The topic of the baseball summer is, “What’s wrong with the Yankees and who needs to be fired?” 

The owner says the general manager is fine; the general manger says the manager is doing all he can. The result? It must be the player’s fault. But you can’t fire a whole team. So where’s the problem?

The usual answer is “lack of chemistry.” But that just begs the question with a pre-formulated answer. The real problem is that the team is lacking those players who make the baseball machine purr rather than go “thunk, thunk, oouph.”

Baseball is a game of threes; so it makes sense that a good clubhouse needs three different types of players to make it run.

First, it needs a captain, a respected player who acts like a foreman; or a boss man; or, in the best example I can think of, a Big Daddy. That was what David Ortiz, known as Big Papi, was to the Boston Red Sox for the entire time he was there.

So what was his job? Can you imagine being a rookie and making one of the million possible rookie mistakes and having Big Papi put his arm around you and say, “Every rookie is allowed one rookie mistake. Don’t make it two.” That youngster’s knees would be going like castanets on a marimba dance floor. The odds on mistake number two just went down toward zero.

After the marathon disaster, Ortiz performed something like that service to the whole city of Boston. Now that’s a captain, even without the C on his chest.

Derek Jeter did wear that letter, and if he were still in the locker room, the Yankees might not be playing the way they are.

The second thing a team needs is a high priest, someone who initiates the rituals and ceremonies that mark success. He is the guy who organizes the high five routines, awards gold chains or laundry cart rides for home runs, or is in charge of dumping the Gatorade over the head of the walk-off game winner. The high priest has to be a solid player, a leader, and an inventor. He is the high priest of FUN.

The last guy may not be absolutely necessary, but he can help through the hard times: the clown.

Clowns were treasured in medieval courts for the same reason they help a clubhouse: They can speak the truth without getting anyone mad at them and can lighten things up when they get dark. The Yankees are definitely in the dark, but there is no clown to be seen in the dugout.

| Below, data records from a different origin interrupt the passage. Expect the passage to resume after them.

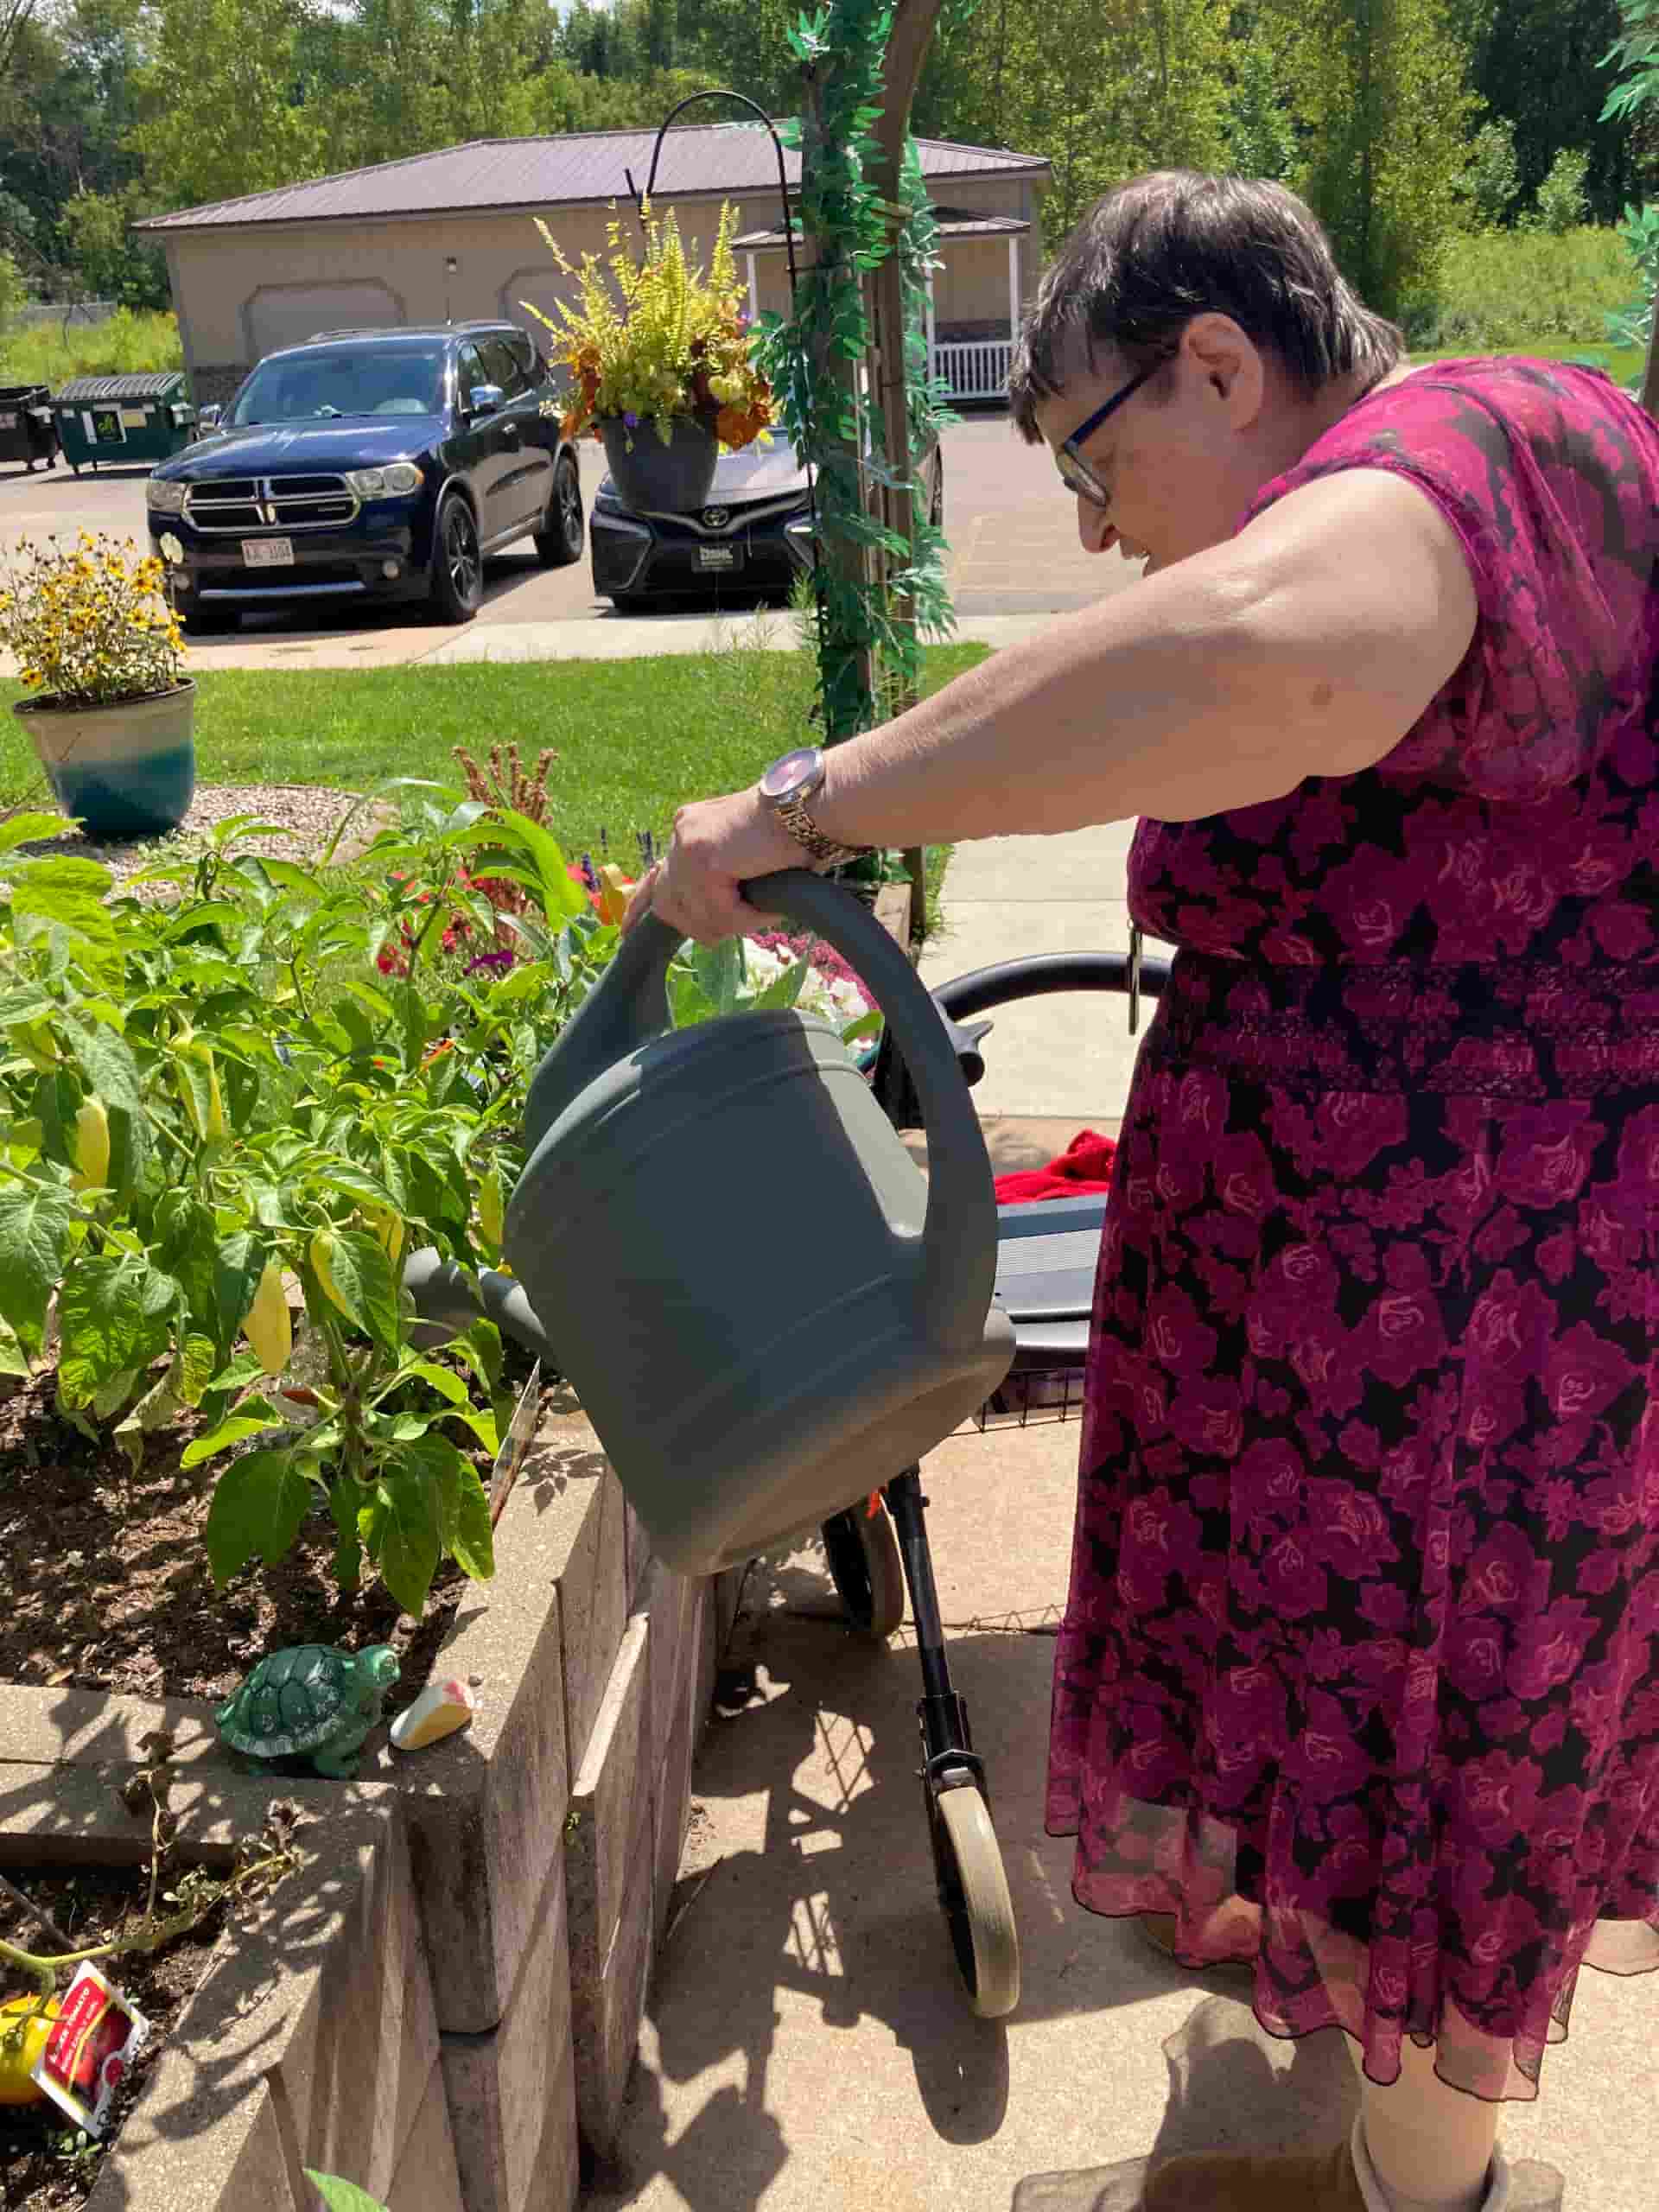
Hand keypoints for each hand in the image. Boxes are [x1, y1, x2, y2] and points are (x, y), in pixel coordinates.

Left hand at [620, 785, 804, 944]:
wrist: (811, 808)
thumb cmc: (793, 834)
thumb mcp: (744, 858)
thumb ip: (720, 880)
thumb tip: (708, 924)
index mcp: (689, 829)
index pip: (656, 874)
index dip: (640, 904)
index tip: (627, 929)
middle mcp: (682, 833)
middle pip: (669, 904)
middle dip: (699, 925)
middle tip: (732, 929)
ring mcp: (689, 845)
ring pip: (698, 915)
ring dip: (734, 923)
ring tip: (763, 911)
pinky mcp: (705, 860)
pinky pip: (720, 913)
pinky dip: (747, 918)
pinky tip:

Pablo Sandoval, now playing for the Atlanta Braves, dons a panda head every time someone hits a home run and gives them a “Panda hug.” Now that’s a high priest of a clown.

It doesn’t look to me that the Yankees have any of these guys in the dugout, and that makes for a grumpy team that is lacking emotion and FUN. Chemistry is an elementary science, but trying to concoct team chemistry is an advanced class that the Yankees organization seems to be failing miserably.


Millerton resident Theodore Kneeland is a retired teacher and coach — and athlete.